In a laboratory setting, which exists beyond time or multiple cause-effect relationships and therefore resembles reality only as much as symbolism does, this situation seems optimal: each person finds their own way.

A social setting approves even more. “If it makes them happy let them enjoy themselves,” say the seemingly wise guys at the hipster bar. But what about when there is a tragedy of the commons that sacrifices social order for individualism?

No one wants to address that one because it requires that we end the co-dependent and manipulative relationship with the Crowd.

Joining a Crowd creates an unstated social contract, much as joining a cult, gang, sect, mafia, clique, or cabal does: we will defend you if you defend us. Each of us gets what he wants then, with only the overhead of defending the gang.

Over time, the gang goes from requiring simply equal treatment under the law to demanding ideological obedience to equality as a life-philosophy, including parasitic socialism.
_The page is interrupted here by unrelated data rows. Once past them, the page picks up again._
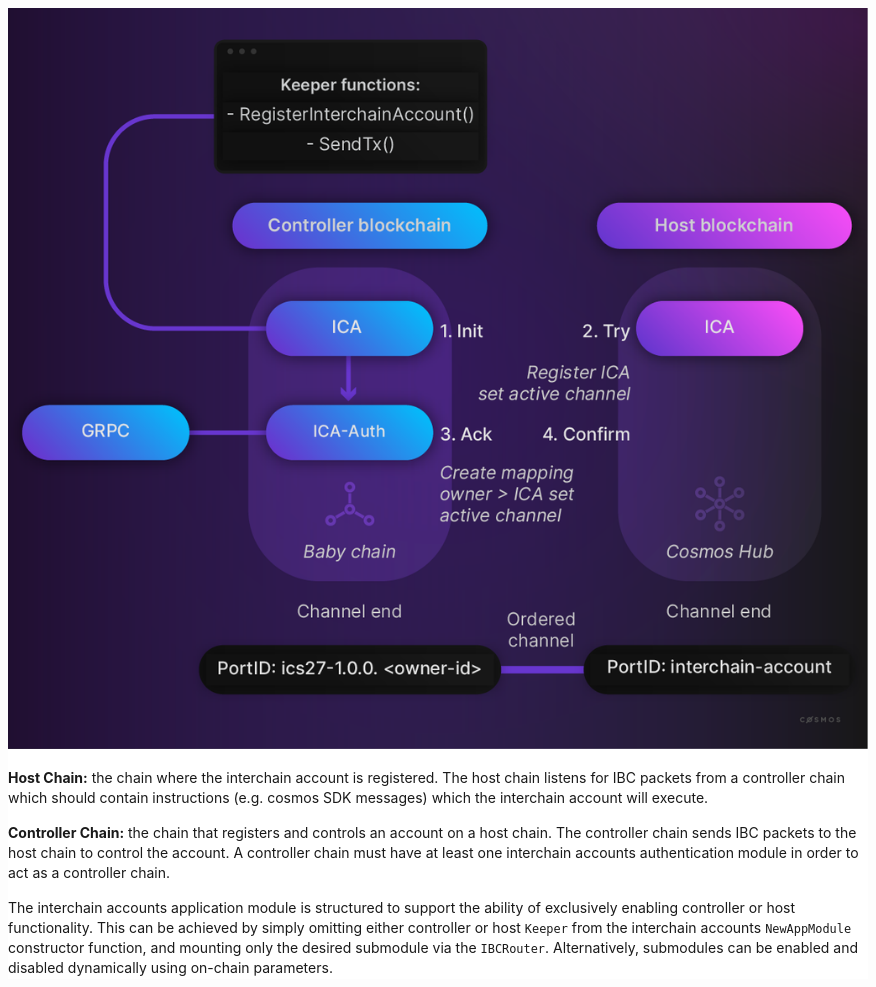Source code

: ![ICA Overview](/academy/4-ibc/images/icaoverview.png)

**Host Chain:** the chain where the interchain account is registered. The host chain listens for IBC packets from a controller chain which should contain instructions (e.g. cosmos SDK messages) which the interchain account will execute.

**Controller Chain:** the chain that registers and controls an account on a host chain. The controller chain sends IBC packets to the host chain to control the account. A controller chain must have at least one interchain accounts authentication module in order to act as a controller chain.

<HighlightBox type="info">

The interchain accounts application module is structured to support the ability of exclusively enabling controller or host functionality. This can be achieved by simply omitting either controller or host `Keeper` from the interchain accounts `NewAppModule` constructor function, and mounting only the desired submodule via the `IBCRouter`. Alternatively, submodules can be enabled and disabled dynamically using on-chain parameters.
This produces denialists — those who fight against realizing that their system is in trouble — who find themselves enraged by how their manipulation has resulted in themselves in turn being manipulated.

On top of that, they have become purposeless, since to them any activity has value only as a method of further rationalizing the absence of goal, often called “freedom” or “liberty.”

Consequently, nothing fills the inner void. Without purpose or goal, they range around the dystopic wasteland possessed only of an impulse to destroy. They are not nihilists; they are individualists.

They remain however addicted to the burden of equality. No taxes are too high if they subsidize the poor, no racial grievance too extreme, and no amount of bureaucratic red tape or ridiculous public pretense and ceremony annoys them.

To them, their freedom is all that they have, and so they cling to it even as it destroys them.